Exercise material:
+++

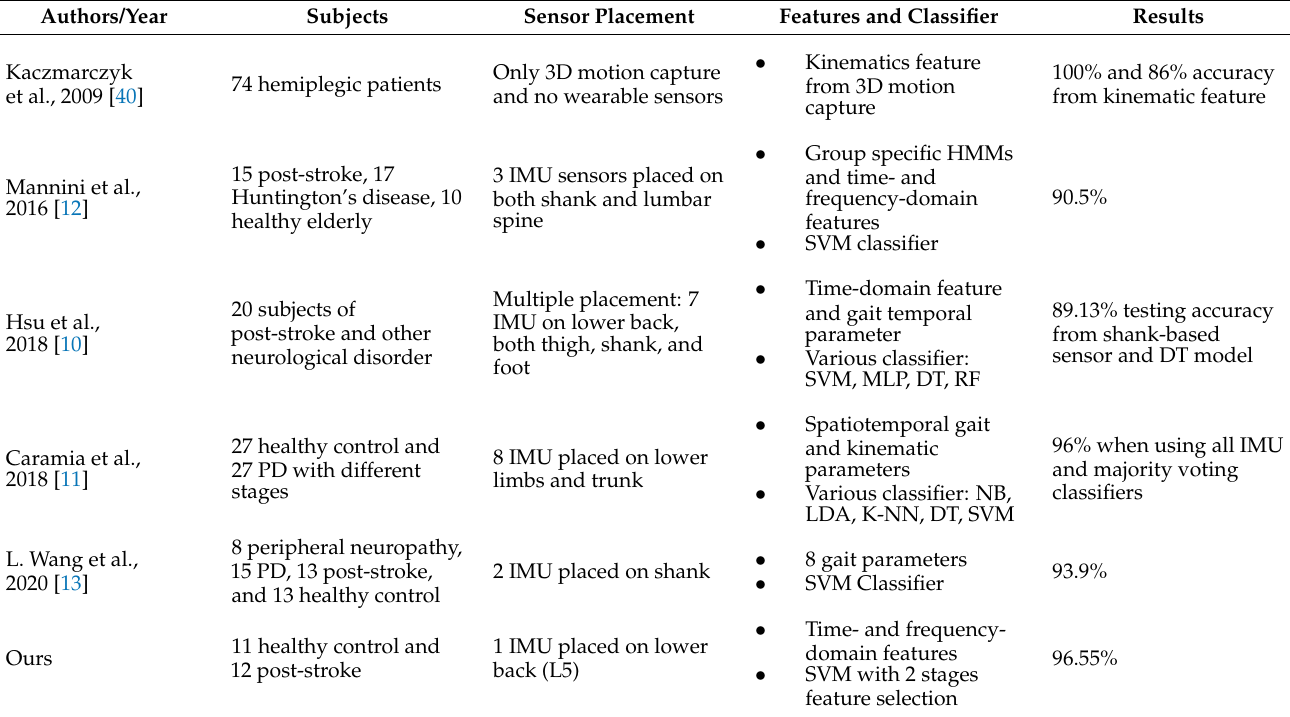
Table 4. Comparison of method and results with other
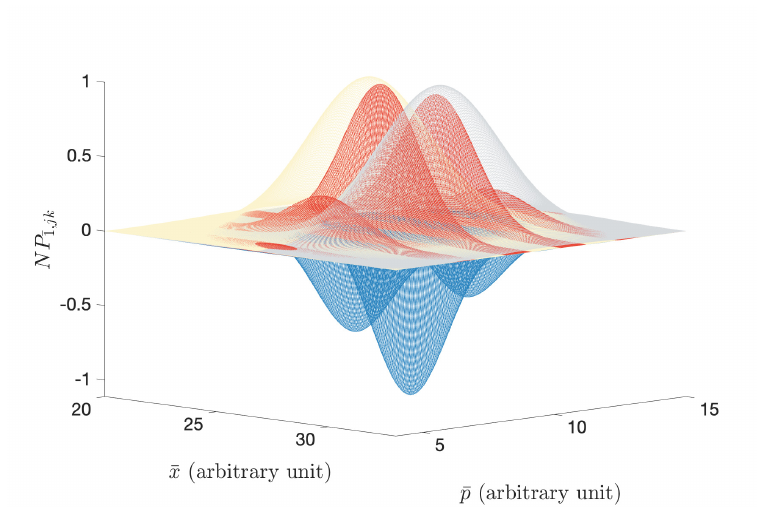
Figure 3 . An illustration of the quasi-probability distribution in eq. (2.20) on layer 1 in the Wigner-PS assuming Gaussian distributed weighting functions scaled by N (as explained in the text, the normalization of the distributions is irrelevant, just the width and shape are). The yellow/grey areas represent P / P , and the red/blue area are for the positive/negative values ¯1 ,jj ¯1 ,kk of P . ¯1 ,jk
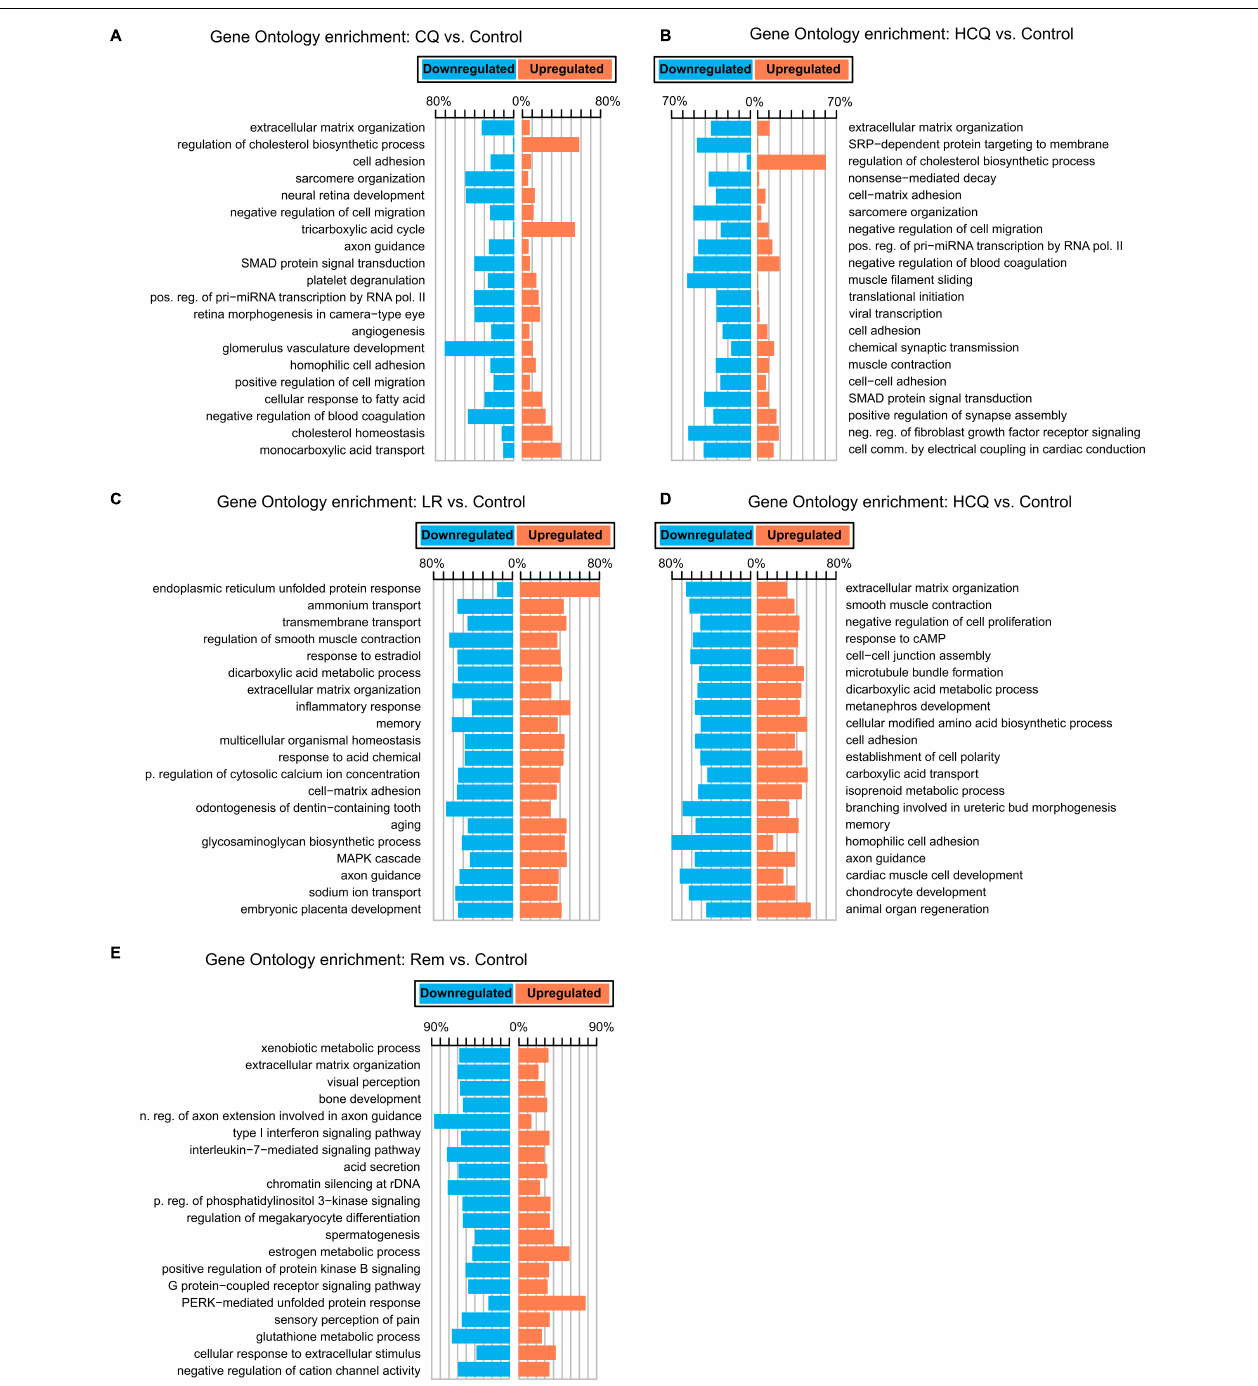
FIGURE 2 | Gene Ontology (GO) functional enrichments for candidate COVID-19 treatments. (A) CQ vs. control. (B) HCQ vs. control. (C) LR vs. control. (D) LRI vs. control. (E) Rem vs. control. FDR ≤ 0.05. CQ: chloroquine; HCQ: hydroxychloroquine; LR: lopinavir/ritonavir; LRI: lopinavir/ritonavir + interferon- β ; Rem: remdesivir.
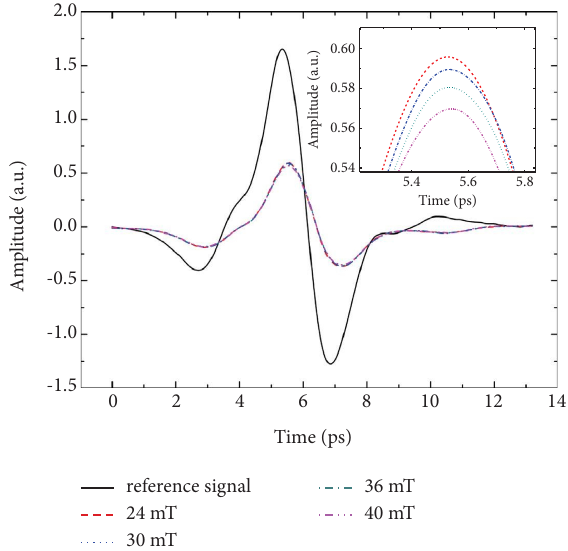
Figure 10: THz time-domain spectra of MWCNT aqueous dis- persion under diferent MF intensities.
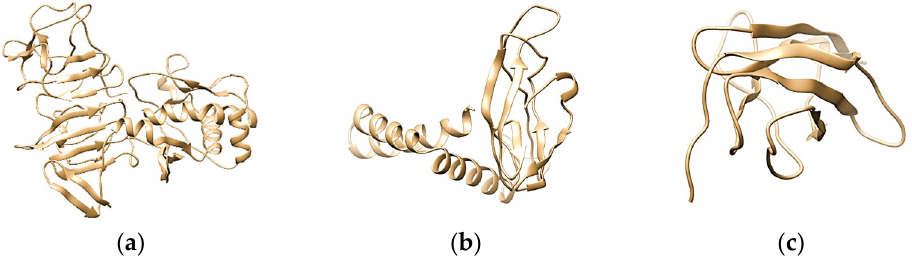
Figure 3. The 3D structure of ( a ) NS1; ( b ) prM; ( c ) EIII consensus proteins predicted by the trRosetta and visualized by UCSF chimera.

+++

Work item: Write out every entry exactly. Pictures do not belong in the copy.

Result below:
Table 4. Comparison of method and results with other
Figure 3 . An illustration of the quasi-probability distribution in eq. (2.20) on layer 1 in the Wigner-PS assuming Gaussian distributed weighting functions scaled by N (as explained in the text, the normalization of the distributions is irrelevant, just the width and shape are). The yellow/grey areas represent P / P , and the red/blue area are for the positive/negative values ¯1 ,jj ¯1 ,kk of P . ¯1 ,jk
FIGURE 2 | Gene Ontology (GO) functional enrichments for candidate COVID-19 treatments. (A) CQ vs. control. (B) HCQ vs. control. (C) LR vs. control. (D) LRI vs. control. (E) Rem vs. control. FDR ≤ 0.05. CQ: chloroquine; HCQ: hydroxychloroquine; LR: lopinavir/ritonavir; LRI: lopinavir/ritonavir + interferon- β ; Rem: remdesivir.
Figure 10: THz time-domain spectra of MWCNT aqueous dis- persion under diferent MF intensities.
Figure 3. The 3D structure of ( a ) NS1; ( b ) prM; ( c ) EIII consensus proteins predicted by the trRosetta and visualized by UCSF chimera.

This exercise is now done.